Deadline for The Practice Run

With August 2015 looming close, I pulled out a manuscript that I thought would be a good practice run.  It was a different genre from the back-to-back books.  A fantasy would need a pseudonym:  Edie Roones was born.

I selected my second oldest completed manuscript (I have older book starts, but only one manuscript completed before this one).  This book began life as The Sword of Treasach then became Castle Warder then became Steel and Blood and finally developed into Summer Sieges.  (I know!  Revision is HARD.  This book had FOUR revisions, each one a nearly complete gut.)

I put the Seven Lessons of Think like a Pro into action during the revision of Summer Sieges.  Those lessons worked!  Especially the third lesson about PLOT.

Barely, barely before August, as I slaved through the revision of this old, old manuscript, I found a cover designer I thought would work, based on a Lindsey Buroker cover.  (I owe Ms. Buroker a LOT!).  Deranged Doctor Design:  I love those people!

At the very beginning, for A Game of Secrets, we had one major glitch, my fault since I didn’t tell them enough about what I wanted and didn’t want, but they rolled with my requested change.  They have delivered BEAUTY every time since.

August hit.

DDD delivered the cover:  exactly what I wanted. (BTW, they talked about branding.  I had more research to do.)

I finished Summer Sieges.  Edited it.  Corrected it. (If you found any errors, please tell me!) Uploaded it.

I made that deadline.

Deadline: Accomplishing the Dream

Since August 2015, using the Seven Lessons of Think like a Pro, I have published these:

Summer Sieges / Edie Roones: drastically revised manuscript / 2015

October:  A Game of Secrets / M.A. Lee: revised manuscript / 2015 

November:  A Game of Spies / M.A. Lee: revised then finished manuscript / 2015 

December:  A Game of Hearts / M.A. Lee: new manuscript / 2015 (my third favorite book, thus far) 

“A Matter of Trust” / Edie Roones: previously published short story / my first ever published work / 2016

Digging into Death / M.A. Lee: revised manuscript / 2016 (my second favorite book, thus far)

Autumn Spells / Edie Roones: drastically revised manuscript:  began life as The Tower of Lannoge, became Green Wielder then Green Magic, White Sword. / the first book I ever completed / 2016

January:  The Dangers of Secrets / M.A. Lee: new manuscript / 2017 (my most favorite book, thus far)

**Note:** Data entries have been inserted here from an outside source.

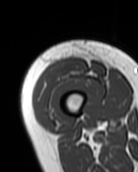
MRI of an extremity soft-tissue mass, one axial slice; position 14 of 99 along the scan axis; MR volume resampled by the dataset authors to the PET/CT grid (not the native acquisition matrix); 3.27 mm slice thickness; 138 × 172 image matrix, field of view 135 × 168 mm. Female patient. Case-level facts recorded for this patient, not image findings: histological type: pleiomorphic undifferentiated sarcoma; grade: high; site of the primary tumour: right quadricep.
Structures marked on this image (expert contour drawn on MRI and transferred to this co-registered scan by the dataset authors):
- gross tumour volume including surrounding oedema: bounding box [x1, y1, x2, y2] px = [35, 59, 86, 112]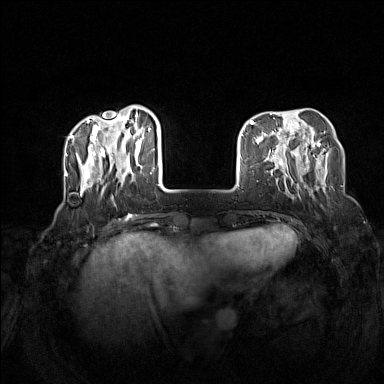
Breast MRI (dynamic contrast-enhanced), one axial slice. Slice 38 of 160 in the series (ordered by position). Dynamic contrast-enhanced series, time point 2 of 7 at this slice position (early post-contrast). 1.5 T. TE 1.8 ms, TR 5 ms. 384 × 384 image matrix, field of view 340 × 340 mm. Female patient.
Annotated regions visible in this slice (semi-automatic segmentation, software-assisted and operator-edited):
- enhancing-tissue mask used for the functional tumour volume (all voxels passing the contrast-enhancement thresholds inside the analysis volume; usually the tumour): bounding box [x1, y1, x2, y2] px = [72, 106, 165, 200]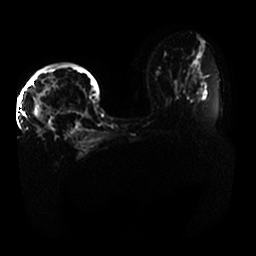
Breast MRI, one axial slice; position 20 of 33 along the scan axis; diffusion-weighted series; image 2 of 4 stored at this slice position (different b-values; order by instance number); 1.5 T; 256 × 256 image matrix, field of view 400 × 400 mm. Female patient.
Structures marked on this image (outlined manually by an expert reader):
- tumour on diffusion-weighted imaging: bounding box (x1, y1, x2, y2) in pixels: (36, 98, 55, 124)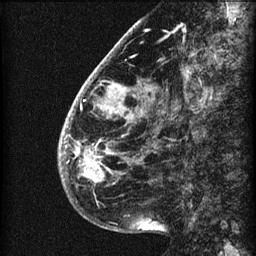
Breast MRI (dynamic contrast-enhanced), one sagittal slice. Position 18 of 60 along the scan axis. 3 images stored at this slice position (order not interpretable as contrast timing). 1.5 T. TE 4.2 ms, TR 22.7 ms. 256 × 256 image matrix. Patient: female, 48 years. From the clinical record (not read from this slice): setting: breast cancer imaged before/during neoadjuvant chemotherapy; receptor status: triple-negative.
Annotated regions visible in this slice (semi-automatic segmentation, software-assisted and operator-edited):
- analysis volume of interest (the breast-tissue region the enhancement analysis was run in; not a lesion): bounding box (x1, y1, x2, y2) in pixels: (58, 30, 173, 207)
- tumour enhancement mask (voxels above the 90 % enhancement threshold inside the analysis volume of interest): (60, 82, 129, 178)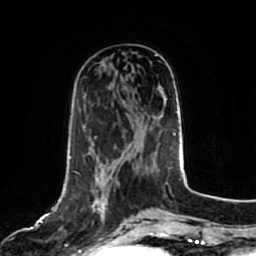
Breast MRI, one axial slice; slice 28 of 80 in the series (ordered by position); cropped to one breast; dynamic contrast-enhanced series, time point 2 of 7 at this slice position (early post-contrast); 1.5 T; TE 2.5 ms, TR 5.2 ms; 256 × 256 image matrix, field of view 180 × 180 mm. Female patient.
Outlined on this slice (semi-automatically segmented with operator editing):
- enhancing-tissue mask used for the functional tumour volume (all voxels passing the contrast-enhancement thresholds inside the analysis volume; usually the tumour): bounding box [x1, y1, x2, y2] px = [91, 178, 126, 222]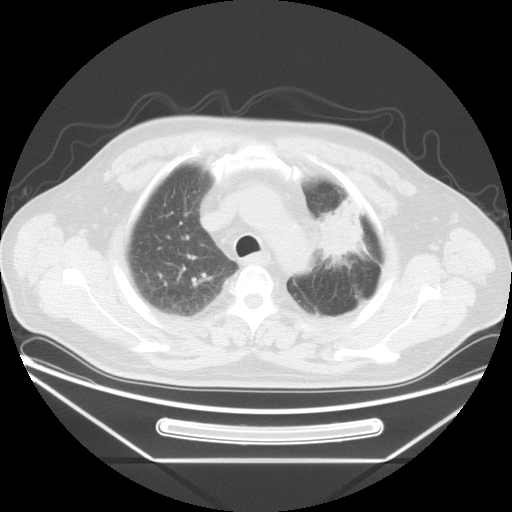
Chest CT, one axial slice. Slice 31 of 38 in the series (ordered by position). 120 kVp. Lung window (W 1500 / L -600 HU). 5 mm slice thickness. 512 × 512 image matrix, field of view 411 × 411 mm. Male patient, age 61 years. From the clinical record (not read from this slice): clinical TNM (as recorded): T2a N0 M0.
Outlined on this slice (bounding box drawn by a radiologist):
- lung tumour (recorded histology: small cell carcinoma): bounding box [x1, y1, x2, y2] px = [310, 192, 375, 264]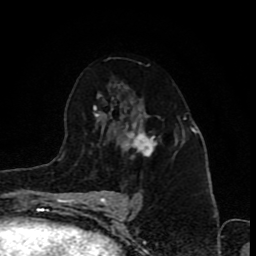
Breast MRI (dynamic contrast-enhanced), one axial slice; slice 53 of 80 in the series (ordered by position); cropped to one breast; dynamic contrast-enhanced series, time point 2 of 8 at this slice position (early post-contrast); 1.5 T; TE 4.2 ms, TR 7 ms; 2 mm slice thickness; 256 × 256 image matrix, field of view 155 × 155 mm. Female patient.
Annotated regions visible in this slice (semi-automatic segmentation, software-assisted and operator-edited):
- enhancing-tissue mask used for the functional tumour volume (all voxels passing the contrast-enhancement thresholds inside the analysis volume; usually the tumour): bounding box <124,123,161,157> (left, top, right, bottom; pixels)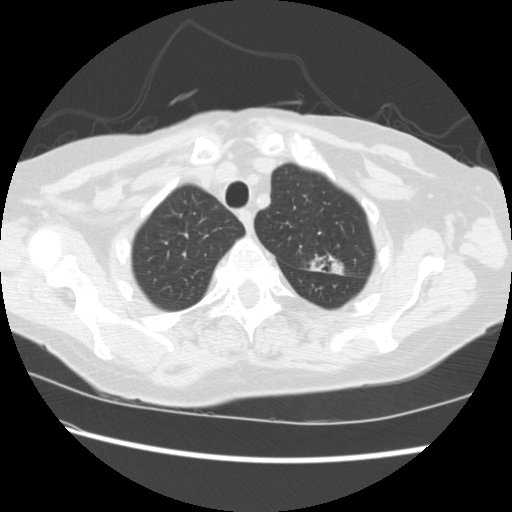
Low-dose screening chest CT, axial slice. First (baseline) screen. Lung window (W 1500 / L -600 HU). Standard (soft-tissue) reconstruction kernel (STANDARD). Slice 40 of 224 in the series. 512 × 512 image matrix, field of view 340 × 340 mm. Female participant, aged 74 years at enrolment. Former smoker at enrolment.
• Expert reader's lesion annotation, bounding box (x1, y1, x2, y2) in pixels: (297, 245, 347, 283).
• The screening reader recorded 2 non-calcified nodules or masses ≥4 mm on this exam (left upper lobe, right lower lobe); which of them this box marks is not recorded.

February:  The Dangers for Spies / M.A. Lee: new manuscript / 2017  

March:  The Dangers to Hearts / M.A. Lee: new manuscript / 2017 

Weave a Wizardry Web / Remi Black (a new pseudonym for a different fantasy genre): a drastically revised manuscript / 2017

Dream a Deadly Dream / Remi Black: revised manuscript (fourth favorite)

Christmas with Death / M.A. Lee: new manuscript / 2017

The Key to Secrets / M.A. Lee: new manuscript / 2018 (I had fun writing this one: 5th fav)

I’m currently working on another extremely drastic revision:  Winter Sorcery / Edie Roones followed by Sing a Graveyard Song / Remi Black then the next M.A. Lee / The Key for Spies.

With more ideas and revisions still to come.

Deadline’s First Step: Decide your Dream

Whatever you want to do, the first thing you have to do is Decide what you WANT.

What is the dream you can reach out and almost, almost grasp?

How badly do you want it?

When are you going to take hold of that dream and start turning it into reality?

Do you know what you need to do once you have hold of that dream?

Should writing be your dream, then the Seven Lessons of Think like a Pro will surely help you.